------ DATA FOR REVIEW ------

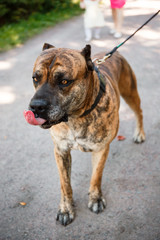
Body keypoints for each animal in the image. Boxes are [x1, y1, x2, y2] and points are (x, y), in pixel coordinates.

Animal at [28, 43, 145, 225]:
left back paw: (139, 133)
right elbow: (65, 184)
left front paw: (95, 199)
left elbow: (96, 176)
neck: (75, 117)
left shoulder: (101, 149)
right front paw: (66, 208)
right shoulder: (60, 151)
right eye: (35, 78)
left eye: (64, 81)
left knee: (138, 112)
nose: (36, 106)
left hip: (130, 92)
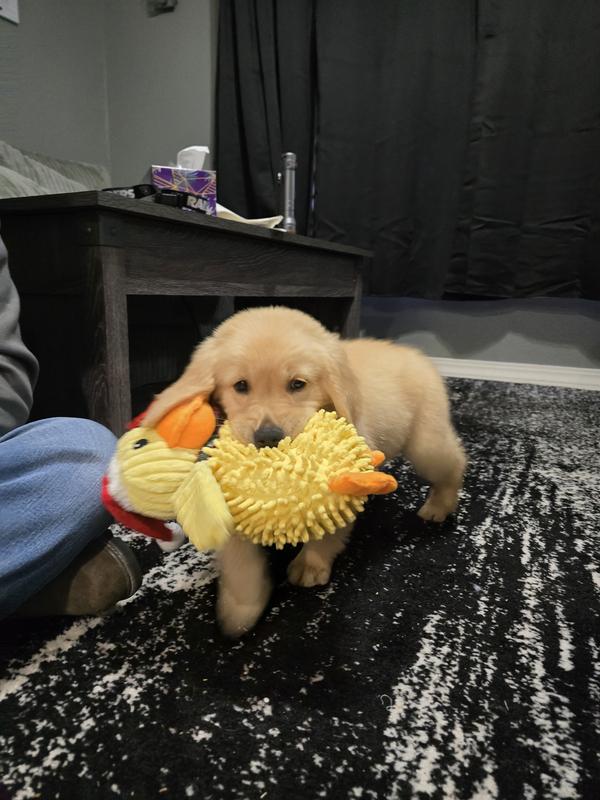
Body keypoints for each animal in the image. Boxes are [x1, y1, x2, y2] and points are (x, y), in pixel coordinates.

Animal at [144, 306, 466, 636]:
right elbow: (239, 559)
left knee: (455, 461)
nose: (268, 436)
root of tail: (414, 354)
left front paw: (311, 564)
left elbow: (327, 530)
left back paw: (440, 505)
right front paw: (240, 608)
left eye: (297, 384)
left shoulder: (341, 480)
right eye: (241, 386)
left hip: (427, 445)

------

Reprint each of the records exactly and skip the images.

- RESULT OF THE EXERCISE -
Body keypoints for each animal in the image. Boxes are [x1, y1, x2, y2] and points are (x, y), in pixel coordinates.

Animal at [28, 43, 145, 225]:
left back paw: (139, 133)
right elbow: (65, 184)
left front paw: (95, 199)
left elbow: (96, 176)
neck: (75, 117)
left shoulder: (101, 149)
right front paw: (66, 208)
right shoulder: (60, 151)
right eye: (35, 78)
left eye: (64, 81)
left knee: (138, 112)
nose: (36, 106)
left hip: (130, 92)
Body keypoints for each animal in the image. Boxes are [x1, y1, x2, y2] and points are (x, y), in pixel coordinates.

Animal at [144, 306, 466, 636]:
right elbow: (239, 559)
left knee: (455, 461)
nose: (268, 436)
root of tail: (414, 354)
left front paw: (311, 564)
left elbow: (327, 530)
left back paw: (440, 505)
right front paw: (240, 608)
left eye: (297, 384)
left shoulder: (341, 480)
right eye: (241, 386)
left hip: (427, 445)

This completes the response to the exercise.